H2BZ Netzwerk RLP e. V. nimmt am 2. Wasserstofftag in Luxemburg teil

Das H2BZ Netzwerk RLP e. V. hat am 2. Wasserstofftag in Luxemburg teilgenommen. Namhafte internationale Experten der Universitäten, Forschungszentren und Automobilunternehmen stellten die Nutzungen von Wasserstoff anschaulich dar und boten die Möglichkeit, Kontakte zu knüpfen. Das breitgefächerte Expertenteam kam aus Großbritannien, Luxemburg, Belgien, Frankreich, den Niederlanden und Deutschland. Im besonderen Fokus standen die technischen Herausforderungen und Lösungen für die Bereitstellung von Wasserstoff aus der Perspektive des gesamten Ökosystems. 

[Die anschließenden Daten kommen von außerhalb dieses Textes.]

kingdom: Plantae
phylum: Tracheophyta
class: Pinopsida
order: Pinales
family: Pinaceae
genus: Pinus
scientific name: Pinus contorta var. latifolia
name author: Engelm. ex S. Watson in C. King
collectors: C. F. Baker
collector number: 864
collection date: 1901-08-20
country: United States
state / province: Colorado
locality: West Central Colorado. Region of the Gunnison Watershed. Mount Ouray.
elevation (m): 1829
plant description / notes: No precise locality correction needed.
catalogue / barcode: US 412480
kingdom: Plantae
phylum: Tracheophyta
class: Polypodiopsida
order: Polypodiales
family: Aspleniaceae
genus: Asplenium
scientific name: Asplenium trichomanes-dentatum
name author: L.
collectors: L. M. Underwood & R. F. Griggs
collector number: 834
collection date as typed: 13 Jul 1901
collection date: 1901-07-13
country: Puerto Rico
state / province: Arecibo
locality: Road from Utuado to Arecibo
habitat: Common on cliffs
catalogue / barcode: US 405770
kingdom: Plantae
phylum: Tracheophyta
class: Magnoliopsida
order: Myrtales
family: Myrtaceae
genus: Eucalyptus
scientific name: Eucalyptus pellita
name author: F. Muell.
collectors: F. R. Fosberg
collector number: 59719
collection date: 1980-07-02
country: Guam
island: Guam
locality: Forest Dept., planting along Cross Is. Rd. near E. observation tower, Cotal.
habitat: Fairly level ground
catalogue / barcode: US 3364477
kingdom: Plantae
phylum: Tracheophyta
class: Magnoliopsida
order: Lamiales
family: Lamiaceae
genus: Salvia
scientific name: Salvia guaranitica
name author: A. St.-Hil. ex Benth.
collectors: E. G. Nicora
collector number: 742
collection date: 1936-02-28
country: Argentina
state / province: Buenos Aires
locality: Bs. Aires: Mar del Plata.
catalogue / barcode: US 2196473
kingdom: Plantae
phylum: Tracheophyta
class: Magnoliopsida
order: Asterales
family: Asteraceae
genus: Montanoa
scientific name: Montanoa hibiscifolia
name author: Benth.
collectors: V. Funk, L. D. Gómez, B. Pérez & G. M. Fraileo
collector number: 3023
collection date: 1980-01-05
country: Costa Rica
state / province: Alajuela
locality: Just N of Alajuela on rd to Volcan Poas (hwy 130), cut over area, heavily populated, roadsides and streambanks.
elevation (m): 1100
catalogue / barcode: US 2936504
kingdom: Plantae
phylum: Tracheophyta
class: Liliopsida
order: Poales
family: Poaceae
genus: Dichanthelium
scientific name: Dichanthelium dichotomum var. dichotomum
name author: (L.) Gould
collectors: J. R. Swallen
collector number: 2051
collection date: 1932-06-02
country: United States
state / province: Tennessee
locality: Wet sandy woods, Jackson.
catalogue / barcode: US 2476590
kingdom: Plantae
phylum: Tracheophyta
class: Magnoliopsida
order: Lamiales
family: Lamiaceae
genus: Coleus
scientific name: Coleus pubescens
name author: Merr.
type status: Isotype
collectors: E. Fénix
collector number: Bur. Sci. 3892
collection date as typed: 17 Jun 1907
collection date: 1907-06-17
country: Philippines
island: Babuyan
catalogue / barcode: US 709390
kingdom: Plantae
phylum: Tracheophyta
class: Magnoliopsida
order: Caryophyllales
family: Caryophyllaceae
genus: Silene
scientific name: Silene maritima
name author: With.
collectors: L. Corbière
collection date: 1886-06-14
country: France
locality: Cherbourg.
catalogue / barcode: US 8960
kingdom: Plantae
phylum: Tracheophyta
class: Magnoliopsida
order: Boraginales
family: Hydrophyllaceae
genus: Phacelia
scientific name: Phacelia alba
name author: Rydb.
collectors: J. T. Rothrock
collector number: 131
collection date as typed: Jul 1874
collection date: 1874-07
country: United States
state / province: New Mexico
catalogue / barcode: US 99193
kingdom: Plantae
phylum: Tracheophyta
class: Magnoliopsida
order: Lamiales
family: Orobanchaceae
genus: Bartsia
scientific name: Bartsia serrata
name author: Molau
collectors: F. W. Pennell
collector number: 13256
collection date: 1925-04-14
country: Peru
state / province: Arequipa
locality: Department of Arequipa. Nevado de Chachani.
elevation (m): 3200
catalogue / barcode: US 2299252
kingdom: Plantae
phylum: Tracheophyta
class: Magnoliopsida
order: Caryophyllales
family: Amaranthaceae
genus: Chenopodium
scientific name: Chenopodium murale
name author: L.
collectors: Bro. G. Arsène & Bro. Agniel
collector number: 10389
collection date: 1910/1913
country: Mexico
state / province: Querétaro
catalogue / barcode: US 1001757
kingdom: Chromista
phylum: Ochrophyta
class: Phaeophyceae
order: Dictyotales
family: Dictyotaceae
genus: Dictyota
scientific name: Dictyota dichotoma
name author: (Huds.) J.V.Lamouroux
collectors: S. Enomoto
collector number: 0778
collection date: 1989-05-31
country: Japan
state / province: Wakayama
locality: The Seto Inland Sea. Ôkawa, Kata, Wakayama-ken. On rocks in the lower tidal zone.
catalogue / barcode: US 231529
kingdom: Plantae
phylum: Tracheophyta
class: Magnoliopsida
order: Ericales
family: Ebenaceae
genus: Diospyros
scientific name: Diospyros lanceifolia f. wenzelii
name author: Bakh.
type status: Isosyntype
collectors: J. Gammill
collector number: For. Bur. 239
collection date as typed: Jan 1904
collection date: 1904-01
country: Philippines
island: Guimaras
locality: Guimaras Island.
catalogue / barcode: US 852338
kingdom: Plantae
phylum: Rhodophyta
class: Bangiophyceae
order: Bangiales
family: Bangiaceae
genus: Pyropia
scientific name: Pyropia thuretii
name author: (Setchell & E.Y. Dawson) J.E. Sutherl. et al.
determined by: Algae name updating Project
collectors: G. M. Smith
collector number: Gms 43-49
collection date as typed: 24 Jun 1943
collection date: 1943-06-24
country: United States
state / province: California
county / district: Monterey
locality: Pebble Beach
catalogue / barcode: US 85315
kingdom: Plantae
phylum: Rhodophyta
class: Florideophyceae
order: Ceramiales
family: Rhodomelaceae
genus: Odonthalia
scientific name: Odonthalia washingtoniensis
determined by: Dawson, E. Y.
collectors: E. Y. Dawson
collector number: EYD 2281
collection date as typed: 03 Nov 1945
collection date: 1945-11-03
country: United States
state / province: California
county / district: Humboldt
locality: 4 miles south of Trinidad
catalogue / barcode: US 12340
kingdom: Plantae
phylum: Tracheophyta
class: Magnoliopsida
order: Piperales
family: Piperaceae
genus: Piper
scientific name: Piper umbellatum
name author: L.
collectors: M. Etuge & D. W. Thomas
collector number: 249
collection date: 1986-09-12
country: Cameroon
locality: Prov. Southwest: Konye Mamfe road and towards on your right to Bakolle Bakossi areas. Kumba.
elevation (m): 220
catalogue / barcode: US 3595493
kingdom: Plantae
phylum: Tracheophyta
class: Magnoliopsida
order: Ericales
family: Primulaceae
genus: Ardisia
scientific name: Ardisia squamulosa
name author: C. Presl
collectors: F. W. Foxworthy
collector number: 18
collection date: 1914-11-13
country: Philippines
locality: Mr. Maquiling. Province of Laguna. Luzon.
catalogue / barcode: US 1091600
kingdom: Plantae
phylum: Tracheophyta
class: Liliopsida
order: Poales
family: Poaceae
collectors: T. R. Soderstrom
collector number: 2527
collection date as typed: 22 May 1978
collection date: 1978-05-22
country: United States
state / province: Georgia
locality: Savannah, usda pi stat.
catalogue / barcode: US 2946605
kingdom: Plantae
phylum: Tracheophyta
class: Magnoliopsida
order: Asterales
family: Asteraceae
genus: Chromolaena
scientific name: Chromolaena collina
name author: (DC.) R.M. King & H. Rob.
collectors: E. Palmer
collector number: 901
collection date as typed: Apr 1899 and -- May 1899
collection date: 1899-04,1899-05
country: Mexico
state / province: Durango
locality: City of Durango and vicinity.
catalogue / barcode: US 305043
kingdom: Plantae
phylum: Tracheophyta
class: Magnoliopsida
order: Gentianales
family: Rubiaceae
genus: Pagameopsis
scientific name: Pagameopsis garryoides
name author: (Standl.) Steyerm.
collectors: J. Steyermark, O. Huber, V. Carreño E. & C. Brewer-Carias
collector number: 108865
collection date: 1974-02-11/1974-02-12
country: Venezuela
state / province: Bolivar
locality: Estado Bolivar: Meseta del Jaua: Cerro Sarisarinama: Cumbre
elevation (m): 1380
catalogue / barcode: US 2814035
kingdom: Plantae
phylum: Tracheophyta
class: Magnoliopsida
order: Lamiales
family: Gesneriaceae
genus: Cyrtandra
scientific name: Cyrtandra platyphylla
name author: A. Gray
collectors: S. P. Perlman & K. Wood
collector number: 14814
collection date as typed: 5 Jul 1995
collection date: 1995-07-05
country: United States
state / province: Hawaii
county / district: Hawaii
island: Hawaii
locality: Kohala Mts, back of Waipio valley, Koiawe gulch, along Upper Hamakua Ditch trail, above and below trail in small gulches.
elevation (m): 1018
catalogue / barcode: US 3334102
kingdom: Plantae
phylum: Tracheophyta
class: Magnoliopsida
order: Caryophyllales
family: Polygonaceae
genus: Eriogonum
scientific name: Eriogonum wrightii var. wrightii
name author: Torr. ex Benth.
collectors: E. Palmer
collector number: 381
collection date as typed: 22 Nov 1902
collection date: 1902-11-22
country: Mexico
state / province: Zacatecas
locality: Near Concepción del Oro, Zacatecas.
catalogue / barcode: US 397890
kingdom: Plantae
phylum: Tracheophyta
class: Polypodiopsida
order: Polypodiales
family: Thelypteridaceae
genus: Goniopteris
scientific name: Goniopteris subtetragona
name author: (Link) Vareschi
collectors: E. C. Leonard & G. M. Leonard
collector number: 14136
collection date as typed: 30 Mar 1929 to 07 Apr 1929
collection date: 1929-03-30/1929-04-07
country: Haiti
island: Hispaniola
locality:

Bürgermeister Albert Jung in seiner Funktion als Vorsitzender des H2BZ Netzwerkes RLP ist sich sicher, dass Wasserstoff eine wirtschaftliche Alternative zu fossilen Brennstoffen ist. „Besonders für uns im ländlichen Raum kommt dem Wasserstoff eine wichtige Rolle zu. Durch den Einsatz von regenerativ erzeugtem Wasserstoff als Treibstoff für Fahrzeuge oder zur stationären Strom- bzw. Wärmeerzeugung mittels Gasturbinen und Brennstoffzellen könnten nicht nur erheblich CO2-Einsparungen erfolgen, sondern auch eine wesentliche Steigerung der Wertschöpfung im ländlichen Raum erzielt werden“, so Albert Jung.  

Bildunterschrift:  V. l. n. r.: Bürgermeister Albert Jung (Vorsitzender des H2BZ Netzwerkes RLP e. V.), Dr.-Ing. Dietrich Rodermund (Geschäftsführer der Fahrzeug-Initiative Rheinland-Pfalz e. V.) und Jürgen Hansen (Vorstandsmitglied des H2BZ Netzwerkes RLP e. V.)